*Goal of the exercise:*
Match on the string "Excellent" in the entries below and return every matching line.
Supplied entries START
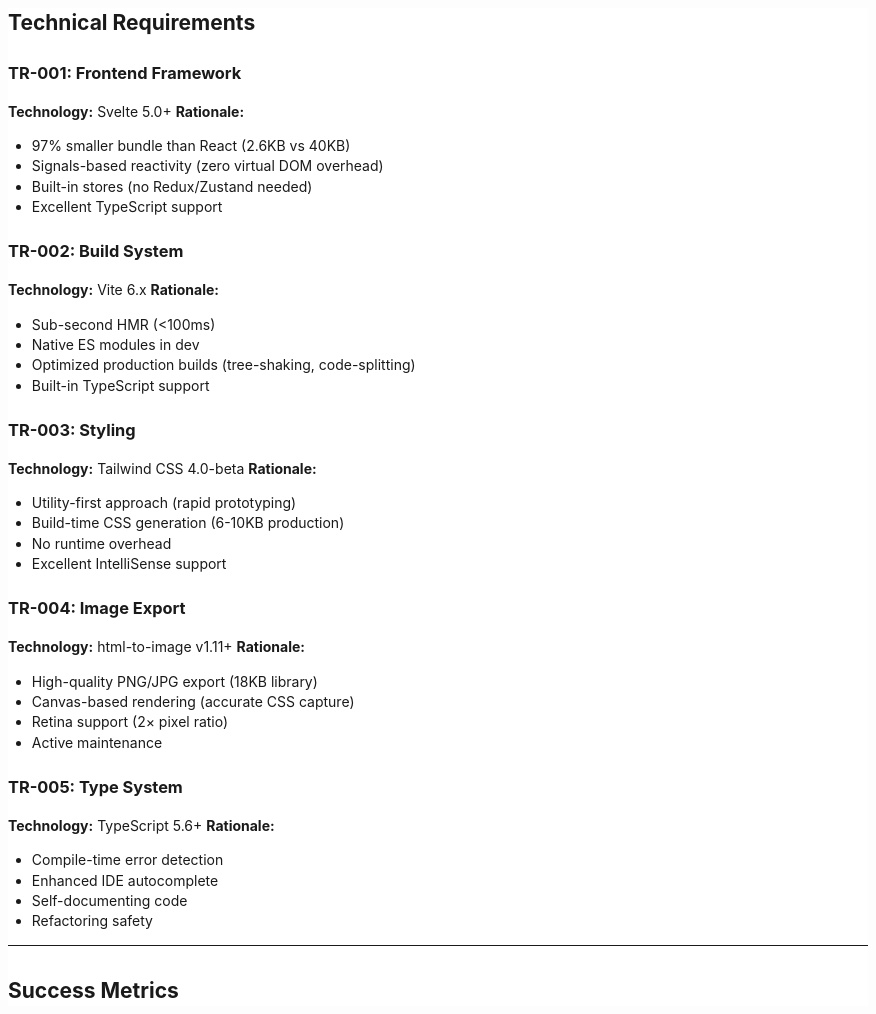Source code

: 
## Technical Requirements

### TR-001: Frontend Framework

**Technology:** Svelte 5.0+
**Rationale:**
- 97% smaller bundle than React (2.6KB vs 40KB)
- Signals-based reactivity (zero virtual DOM overhead)
- Built-in stores (no Redux/Zustand needed)
- Excellent TypeScript support

### TR-002: Build System

**Technology:** Vite 6.x
**Rationale:**
- Sub-second HMR (<100ms)
- Native ES modules in dev
- Optimized production builds (tree-shaking, code-splitting)
- Built-in TypeScript support

### TR-003: Styling

**Technology:** Tailwind CSS 4.0-beta
**Rationale:**
- Utility-first approach (rapid prototyping)
- Build-time CSS generation (6-10KB production)
- No runtime overhead
- Excellent IntelliSense support

### TR-004: Image Export

**Technology:** html-to-image v1.11+
**Rationale:**
- High-quality PNG/JPG export (18KB library)
- Canvas-based rendering (accurate CSS capture)
- Retina support (2× pixel ratio)
- Active maintenance

### TR-005: Type System

**Technology:** TypeScript 5.6+
**Rationale:**
- Compile-time error detection
- Enhanced IDE autocomplete
- Self-documenting code
- Refactoring safety

---

## Success Metrics

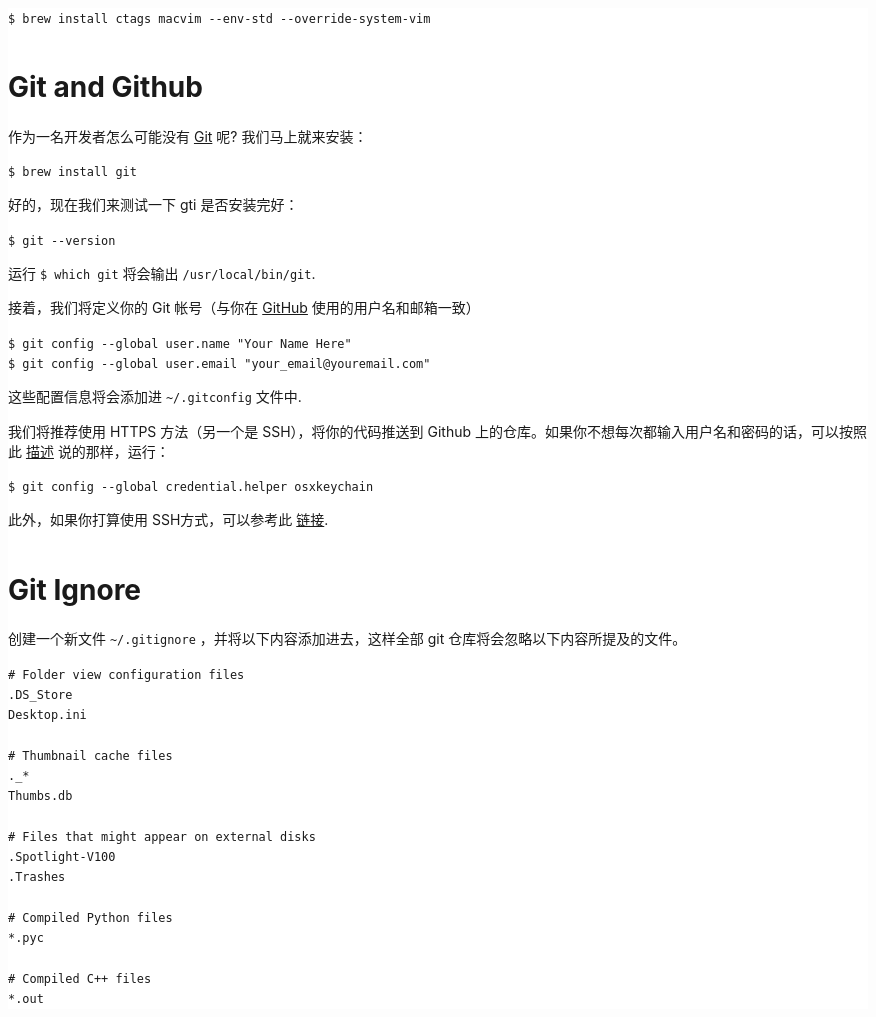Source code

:     $ brew install ctags macvim --env-std --override-system-vim

# Git and Github

作为一名开发者怎么可能没有 [Git](http://git-scm.com/) 呢? 我们马上就来安装：
    
    $ brew install git
  
好的，现在我们来测试一下 gti 是否安装完好：
    
    $ git --version
   
运行 `$ which git` 将会输出 `/usr/local/bin/git`.

接着，我们将定义你的 Git 帐号（与你在 [GitHub](https://github.com/) 使用的用户名和邮箱一致）
    
    $ git config --global user.name "Your Name Here"
    $ git config --global user.email "your_email@youremail.com"

这些配置信息将会添加进 `~/.gitconfig` 文件中.

我们将推荐使用 HTTPS 方法（另一个是 SSH），将你的代码推送到 Github 上的仓库。如果你不想每次都输入用户名和密码的话，可以按照此 [描述](https://help.github.com/articles/set-up-git) 说的那样，运行：
    
    $ git config --global credential.helper osxkeychain

此外，如果你打算使用 SSH方式，可以参考此 [链接](https://help.github.com/articles/generating-ssh-keys).

# Git Ignore

创建一个新文件 `~/.gitignore` ，并将以下内容添加进去，这样全部 git 仓库将会忽略以下内容所提及的文件。
    
    # Folder view configuration files
    .DS_Store
    Desktop.ini
    
    # Thumbnail cache files
    ._*
    Thumbs.db
    
    # Files that might appear on external disks
    .Spotlight-V100
    .Trashes
    
    # Compiled Python files
    *.pyc
    
    # Compiled C++ files
    *.out
    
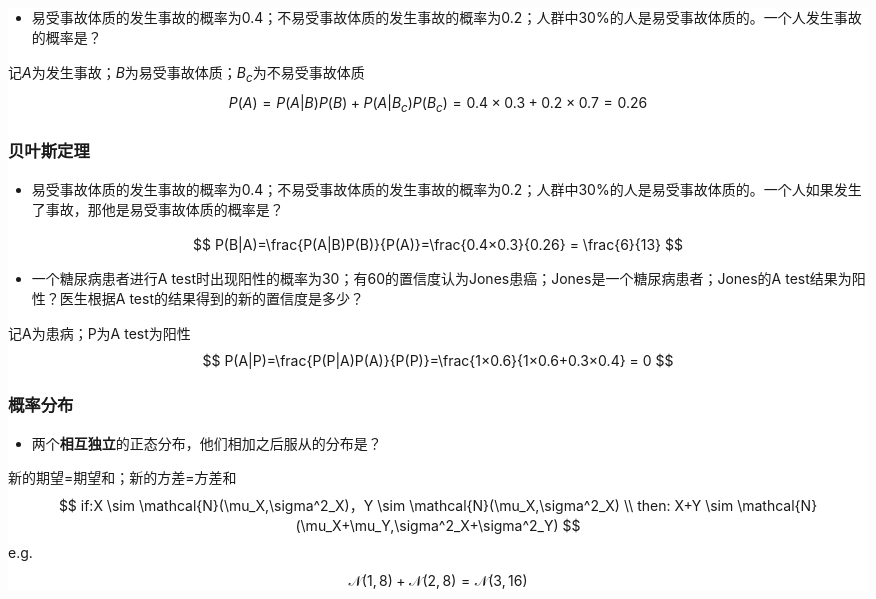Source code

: - 易受事故体质的发生事故的概率为0.4；不易受事故体质的发生事故的概率为0.2；人群中$30\%$的人是易受事故体质的。一个人发生事故的概率是？

记$A$为发生事故；$B$为易受事故体质；$B_c$为不易受事故体质
$$
P(A)=P(A|B)P(B) + P(A|B_c)P(B_c) = 0.4×0.3 + 0.2×0.7 =0.26
$$

### 贝叶斯定理

- 易受事故体质的发生事故的概率为0.4；不易受事故体质的发生事故的概率为0.2；人群中$30\%$的人是易受事故体质的。一个人如果发生了事故，那他是易受事故体质的概率是？

$$
P(B|A)=\frac{P(A|B)P(B)}{P(A)}=\frac{0.4×0.3}{0.26} = \frac{6}{13}
$$

- 一个糖尿病患者进行A test时出现阳性的概率为$30%$；有$60%$的置信度认为Jones患癌；Jones是一个糖尿病患者；Jones的A test结果为阳性？医生根据A test的结果得到的新的置信度是多少？

记A为患病；P为A test为阳性
$$
P(A|P)=\frac{P(P|A)P(A)}{P(P)}=\frac{1×0.6}{1×0.6+0.3×0.4} = 0
$$

### 概率分布

- 两个**相互独立**的正态分布，他们相加之后服从的分布是？

新的期望=期望和；新的方差=方差和
$$
if:X \sim \mathcal{N}(\mu_X,\sigma^2_X)，Y \sim \mathcal{N}(\mu_X,\sigma^2_X) \\
then: X+Y \sim \mathcal{N}(\mu_X+\mu_Y,\sigma^2_X+\sigma^2_Y)
$$
e.g.
$$
\mathcal{N}(1, 8) + \mathcal{N}(2, 8) = \mathcal{N}(3,16)
$$

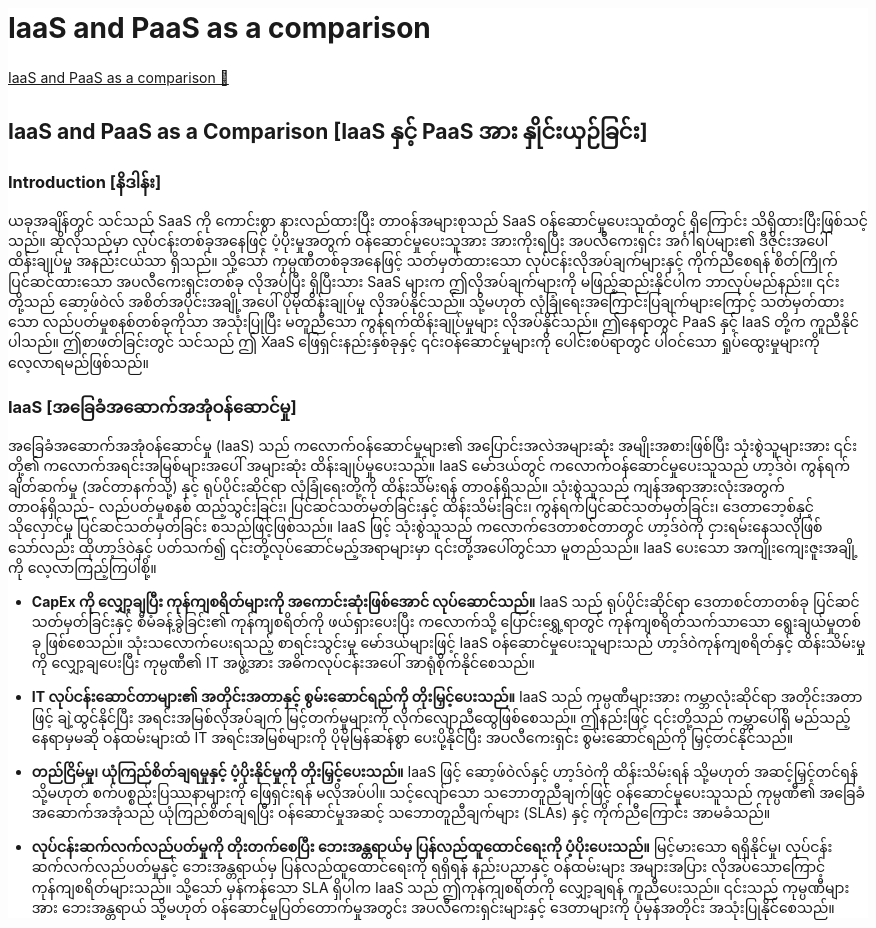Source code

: # IaaS and PaaS as a comparison

[IaaS and PaaS as a comparison 🔗](https://www.coursera.org/learn/introduction-to-networking-and-cloud-computing/supplement/wfoHU/iaas-and-paas-as-a-comparison)

## IaaS and PaaS as a Comparison [IaaS နှင့် PaaS အား နှိုင်းယှဉ်ခြင်း]

### Introduction [နိဒါန်း]

ယခုအချိန်တွင် သင်သည် SaaS ကို ကောင်းစွာ နားလည်ထားပြီး တာဝန်အများစုသည် SaaS ဝန်ဆောင်မှုပေးသူထံတွင် ရှိကြောင်း သိရှိထားပြီးဖြစ်သင့်သည်။ ဆိုလိုသည်မှာ လုပ်ငန်းတစ်ခုအနေဖြင့် ပံ့ပိုးမှုအတွက် ဝန်ဆောင်မှုပေးသူအား အားကိုးရပြီး အပလီကေးရှင်း အင်္ဂါရပ်များ၏ ဒီဇိုင်းအပေါ် ထိန်းချုပ်မှု အနည်းငယ်သာ ရှိသည်။ သို့သော် ကုမ္ပဏီတစ်ခုအနေဖြင့် သတ်မှတ်ထားသော လုပ်ငန်းလိုအပ်ချက်များနှင့် ကိုက်ညီစေရန် စိတ်ကြိုက်ပြင်ဆင်ထားသော အပလီကေးရှင်းတစ်ခု လိုအပ်ပြီး ရှိပြီးသား SaaS များက ဤလိုအပ်ချက်များကို မဖြည့်ဆည်းနိုင်ပါက ဘာလုပ်မည်နည်း။ ၎င်းတို့သည် ဆော့ဖ်ဝဲလ် အစိတ်အပိုင်းအချို့အပေါ် ပိုမိုထိန်းချုပ်မှု လိုအပ်နိုင်သည်။ သို့မဟုတ် လုံခြုံရေးအကြောင်းပြချက်များကြောင့် သတ်မှတ်ထားသော လည်ပတ်မှုစနစ်တစ်ခုကိုသာ အသုံးပြုပြီး မတူညီသော ကွန်ရက်ထိန်းချုပ်မှုများ လိုအပ်နိုင်သည်။ ဤနေရာတွင် PaaS နှင့် IaaS တို့က ကူညီနိုင်ပါသည်။ ဤစာဖတ်ခြင်းတွင် သင်သည် ဤ XaaS ဖြေရှင်းနည်းနှစ်ခုနှင့် ၎င်းဝန်ဆောင်မှုများကို ပေါင်းစပ်ရာတွင် ပါဝင်သော ရှုပ်ထွေးမှုများကို လေ့လာရမည်ဖြစ်သည်။

### IaaS [အခြေခံအဆောက်အအုံဝန်ဆောင်မှု]

အခြေခံအဆောက်အအုံဝန်ဆောင်မှု (IaaS) သည် ကလောက်ဝန်ဆောင်မှုများ၏ အပြောင်းအလဲအများဆုံး အမျိုးအစားဖြစ်ပြီး သုံးစွဲသူများအား ၎င်းတို့၏ ကလောက်အရင်းအမြစ်များအပေါ် အများဆုံး ထိန်းချုပ်မှုပေးသည်။ IaaS မော်ဒယ်တွင် ကလောက်ဝန်ဆောင်မှုပေးသူသည် ဟာ့ဒ်ဝဲ၊ ကွန်ရက်ချိတ်ဆက်မှု (အင်တာနက်သို့) နှင့် ရုပ်ပိုင်းဆိုင်ရာ လုံခြုံရေးတို့ကို ထိန်းသိမ်းရန် တာဝန်ရှိသည်။ သုံးစွဲသူသည် ကျန်အရာအားလုံးအတွက် တာဝန်ရှိသည်- လည်ပတ်မှုစနစ် ထည့်သွင်းခြင်း၊ ပြင်ဆင်သတ်မှတ်ခြင်းနှင့် ထိန်းသိမ်းခြင်း၊ ကွန်ရက်ပြင်ဆင်သတ်မှတ်ခြင်း၊ ဒေတာဘေ့စ်နှင့် သိုလှောင်မှု ပြင်ဆင်သတ်မှတ်ခြင်း စသည်ဖြင့်ဖြစ်သည်။ IaaS ဖြင့် သုံးစွဲသူသည် ကလောက်ဒေတာစင်တာတွင် ဟာ့ဒ်ဝဲကို ငှားရမ်းနေသလိုဖြစ်သော်လည်း ထိုဟာ့ဒ်ဝဲနှင့် ပတ်သက်၍ ၎င်းတို့လုပ်ဆောင်မည့်အရာများမှာ ၎င်းတို့အပေါ်တွင်သာ မူတည်သည်။ IaaS ပေးသော အကျိုးကျေးဇူးအချို့ကို လေ့လာကြည့်ကြပါစို့။

- **CapEx ကို လျှော့ချပြီး ကုန်ကျစရိတ်များကို အကောင်းဆုံးဖြစ်အောင် လုပ်ဆောင်သည်။** IaaS သည် ရုပ်ပိုင်းဆိုင်ရာ ဒေတာစင်တာတစ်ခု ပြင်ဆင်သတ်မှတ်ခြင်းနှင့် စီမံခန့်ခွဲခြင်း၏ ကုန်ကျစရိတ်ကို ဖယ်ရှားပေးပြီး ကလောက်သို့ ပြောင်းရွှေ့ရာတွင် ကုန်ကျစရိတ်သက်သာသော ရွေးချယ်မှုတစ်ခု ဖြစ်စေသည်။ သုံးသလောက်ပေးရသည့် စာရင်းသွင်းမှု မော်ဒယ်များဖြင့် IaaS ဝန်ဆောင်မှုပေးသူများသည် ဟာ့ဒ်ဝဲကုန်ကျစရိတ်နှင့် ထိန်းသိမ်းမှုကို လျှော့ချပေးပြီး ကုမ္ပဏီ၏ IT အဖွဲ့အား အဓိကလုပ်ငန်းအပေါ် အာရုံစိုက်နိုင်စေသည်။

- **IT လုပ်ငန်းဆောင်တာများ၏ အတိုင်းအတာနှင့် စွမ်းဆောင်ရည်ကို တိုးမြှင့်ပေးသည်။** IaaS သည် ကုမ္ပဏီများအား ကမ္ဘာလုံးဆိုင်ရာ အတိုင်းအတာဖြင့် ချဲ့ထွင်နိုင်ပြီး အရင်းအမြစ်လိုအပ်ချက် မြင့်တက်မှုများကို လိုက်လျောညီထွေဖြစ်စေသည်။ ဤနည်းဖြင့် ၎င်းတို့သည် ကမ္ဘာပေါ်ရှိ မည်သည့်နေရာမှမဆို ဝန်ထမ်းများထံ IT အရင်းအမြစ်များကို ပိုမိုမြန်ဆန်စွာ ပေးပို့နိုင်ပြီး အပလီကေးရှင်း စွမ်းဆောင်ရည်ကို မြှင့်တင်နိုင်သည်။

- **တည်ငြိမ်မှု၊ ယုံကြည်စိတ်ချရမှုနှင့် ပံ့ပိုးနိုင်မှုကို တိုးမြှင့်ပေးသည်။** IaaS ဖြင့် ဆော့ဖ်ဝဲလ်နှင့် ဟာ့ဒ်ဝဲကို ထိန်းသိမ်းရန် သို့မဟုတ် အဆင့်မြှင့်တင်ရန် သို့မဟုတ် စက်ပစ္စည်းပြဿနာများကို ဖြေရှင်းရန် မလိုအပ်ပါ။ သင့်လျော်သော သဘောတူညီချက်ဖြင့် ဝန်ဆောင်မှုပေးသူသည် ကုမ္ပဏီ၏ အခြေခံအဆောက်အအုံသည် ယုံကြည်စိတ်ချရပြီး ဝန်ဆောင်မှုအဆင့် သဘောတူညီချက်များ (SLAs) နှင့် ကိုက်ညီကြောင်း အာမခံသည်။

- **လုပ်ငန်းဆက်လက်လည်ပတ်မှုကို တိုးတက်စေပြီး ဘေးအန္တရာယ်မှ ပြန်လည်ထူထောင်ရေးကို ပံ့ပိုးပေးသည်။** မြင့်မားသော ရရှိနိုင်မှု၊ လုပ်ငန်းဆက်လက်လည်ပတ်မှုနှင့် ဘေးအန္တရာယ်မှ ပြန်လည်ထူထောင်ရေးကို ရရှိရန် နည်းပညာနှင့် ဝန်ထမ်းများ အများအပြား လိုအပ်သောကြောင့် ကုန်ကျစရိတ်များသည်။ သို့သော် မှန်ကန်သော SLA ရှိပါက IaaS သည် ဤကုန်ကျစရိတ်ကို လျှော့ချရန် ကူညီပေးသည်။ ၎င်းသည် ကုမ္ပဏီများအား ဘေးအန္တရာယ် သို့မဟုတ် ဝန်ဆောင်မှုပြတ်တောက်မှုအတွင်း အပလီကေးရှင်းများနှင့် ဒေတာများကို ပုံမှန်အတိုင်း အသုံးပြုနိုင်စေသည်။
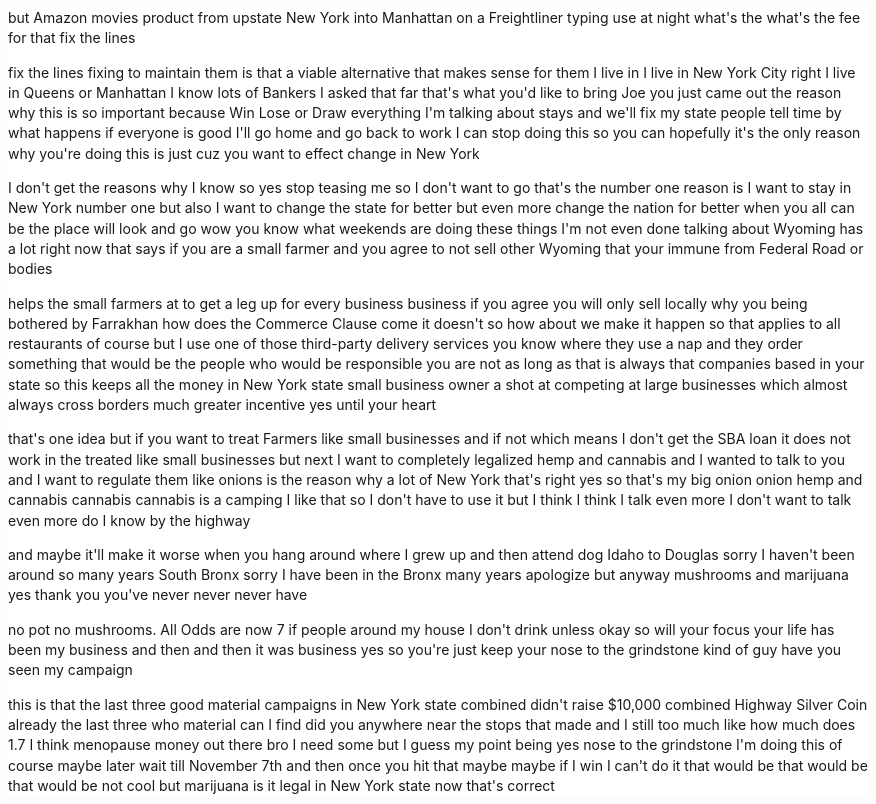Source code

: <timemark seconds="6591" />

but Amazon movies product from upstate New York into Manhattan on a Freightliner typing use at night what's the what's the fee for that fix the lines

<timemark seconds="6599" />

fix the lines fixing to maintain them is that a viable alternative that makes sense for them I live in I live in New York City right I live in Queens or Manhattan I know lots of Bankers I asked that far that's what you'd like to bring Joe you just came out the reason why this is so important because Win Lose or Draw everything I'm talking about stays and we'll fix my state people tell time by what happens if everyone is good I'll go home and go back to work I can stop doing this so you can hopefully it's the only reason why you're doing this is just cuz you want to effect change in New York

<timemark seconds="6655" />

I don't get the reasons why I know so yes stop teasing me so I don't want to go that's the number one reason is I want to stay in New York number one but also I want to change the state for better but even more change the nation for better when you all can be the place will look and go wow you know what weekends are doing these things I'm not even done talking about Wyoming has a lot right now that says if you are a small farmer and you agree to not sell other Wyoming that your immune from Federal Road or bodies

<timemark seconds="6700" />

helps the small farmers at to get a leg up for every business business if you agree you will only sell locally why you being bothered by Farrakhan how does the Commerce Clause come it doesn't so how about we make it happen so that applies to all restaurants of course but I use one of those third-party delivery services you know where they use a nap and they order something that would be the people who would be responsible you are not as long as that is always that companies based in your state so this keeps all the money in New York state small business owner a shot at competing at large businesses which almost always cross borders much greater incentive yes until your heart

<timemark seconds="6760" />

that's one idea but if you want to treat Farmers like small businesses and if not which means I don't get the SBA loan it does not work in the treated like small businesses but next I want to completely legalized hemp and cannabis and I wanted to talk to you and I want to regulate them like onions is the reason why a lot of New York that's right yes so that's my big onion onion hemp and cannabis cannabis cannabis is a camping I like that so I don't have to use it but I think I think I talk even more I don't want to talk even more do I know by the highway

<timemark seconds="6820" />

and maybe it'll make it worse when you hang around where I grew up and then attend dog Idaho to Douglas sorry I haven't been around so many years South Bronx sorry I have been in the Bronx many years apologize but anyway mushrooms and marijuana yes thank you you've never never never have

<timemark seconds="6880" />

no pot no mushrooms. All Odds are now 7 if people around my house I don't drink unless okay so will your focus your life has been my business and then and then it was business yes so you're just keep your nose to the grindstone kind of guy have you seen my campaign

<timemark seconds="6933" />

this is that the last three good material campaigns in New York state combined didn't raise $10,000 combined Highway Silver Coin already the last three who material can I find did you anywhere near the stops that made and I still too much like how much does 1.7 I think menopause money out there bro I need some but I guess my point being yes nose to the grindstone I'm doing this of course maybe later wait till November 7th and then once you hit that maybe maybe if I win I can't do it that would be that would be that would be not cool but marijuana is it legal in New York state now that's correct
Supplied entries END
*Reply to the exercise:*
- Excellent TypeScript support
- Excellent IntelliSense support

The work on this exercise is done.